• _TEXT_
*** Begin section ***
Conservative heavyweights have published a report on their plans if Trump wins a second term. We should all pay attention.

Crawford Kilian 11 Jul 2024The Tyee

Crawford Kilian is a contributing editor of The Tyee.

It’s understandable that Canadians are anxious about the state of American politics this summer. Four months from the U.S. election, President Joe Biden is being hammered by the media while Donald Trump, a convicted felon, is being largely ignored.

But it’s not Trump we should be worrying about; it’s his supporters. They’re planning a detailed dismantling of the American federal government, leaving the states free to do as they please — especially those ruled by Republicans.

The blueprint for this dismantling comes from the Heritage Foundation, a conservative think tank in Washington, D.C. In April 2023 it published a 900-page document called “Mandate for Leadership: The Conservative Promise” under its Presidential Transition Project, also known as Project 2025.

Through its extensive collection of policy proposals, Project 2025 sets out a comprehensive plan to destroy the U.S. federal government as we know it.

The report attracted little attention until recently. But its contents are beginning to be understood — enough for Donald Trump to say he knows nothing about Project 2025 and thinks some of its ideas are “ridiculous” and “abysmal,” but wishes it luck anyway.
*** End section ***
• _INFORMATION SHOWN_
*** Begin section ***
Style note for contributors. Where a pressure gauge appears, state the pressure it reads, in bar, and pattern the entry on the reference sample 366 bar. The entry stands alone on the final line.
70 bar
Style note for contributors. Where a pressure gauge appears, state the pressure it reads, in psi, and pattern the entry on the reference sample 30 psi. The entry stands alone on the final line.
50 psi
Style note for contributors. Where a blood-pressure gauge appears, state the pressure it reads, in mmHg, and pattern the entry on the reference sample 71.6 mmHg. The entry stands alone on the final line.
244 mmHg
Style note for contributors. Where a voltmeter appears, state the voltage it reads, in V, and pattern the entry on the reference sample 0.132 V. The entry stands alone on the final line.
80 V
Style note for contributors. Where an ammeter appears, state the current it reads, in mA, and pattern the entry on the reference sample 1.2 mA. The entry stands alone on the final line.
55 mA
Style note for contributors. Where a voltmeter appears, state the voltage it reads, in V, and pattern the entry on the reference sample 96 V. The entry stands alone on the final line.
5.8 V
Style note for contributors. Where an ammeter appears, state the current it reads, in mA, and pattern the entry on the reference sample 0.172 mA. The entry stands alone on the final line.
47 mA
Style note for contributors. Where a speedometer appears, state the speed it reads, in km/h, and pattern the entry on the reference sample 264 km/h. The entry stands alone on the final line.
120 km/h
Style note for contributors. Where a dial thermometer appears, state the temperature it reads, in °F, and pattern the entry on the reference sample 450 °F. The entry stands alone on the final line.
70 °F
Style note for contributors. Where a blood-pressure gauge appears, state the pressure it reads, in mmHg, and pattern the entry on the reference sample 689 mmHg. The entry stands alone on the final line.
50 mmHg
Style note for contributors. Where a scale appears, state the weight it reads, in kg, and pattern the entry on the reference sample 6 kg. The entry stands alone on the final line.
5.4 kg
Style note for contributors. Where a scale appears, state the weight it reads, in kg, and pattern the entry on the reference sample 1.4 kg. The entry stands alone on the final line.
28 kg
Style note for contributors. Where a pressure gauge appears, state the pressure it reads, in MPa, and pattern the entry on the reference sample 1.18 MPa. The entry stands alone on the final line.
*** End section ***
• _REQUIRED TASKS_
A. According to the article on Project 2025, why should readers worry about Trump's supporters more than about Trump himself? Answer in one to three sentences.
B. Carry the article on Project 2025 forward from its final sentence.
These lines have no connection to the article on Project 2025.

• _RESULTS IN ORDER_
A. His supporters are planning a detailed dismantling of the American federal government. This would leave the states free to do as they please, especially those ruled by Republicans.

B.
With so many Trump veterans among the report’s authors, it’s highly unlikely that he’s as ignorant of the content as he claims. And it’s very likely that Project 2025 is a good preview of a second Trump administration — a wish list, but an achievable one.

After all, a similar report by the Heritage Foundation in 1980 saw 60 per cent of its proposals enacted by the Ronald Reagan administration.

A good chapter-by-chapter analysis is available from Stop the Coup 2025. The Heritage Foundation’s president, Kevin Roberts, is beginning to get some media attention, and we can expect plenty of criticism of Project 2025 as the U.S. election comes near.

Ignoring a key reason for public education

Chapter 11 on education deserves extra attention because it shows how Christian white nationalists, calling themselves “conservatives,” intend to roll back American education at least to Plessy v. Ferguson, the 1896 Supreme Court decision that declared school segregation to be constitutional.

More likely, it would dismantle the entire American public education system, which dates back two centuries, to the founding of the first free public high school in Boston, Massachusetts, in 1820.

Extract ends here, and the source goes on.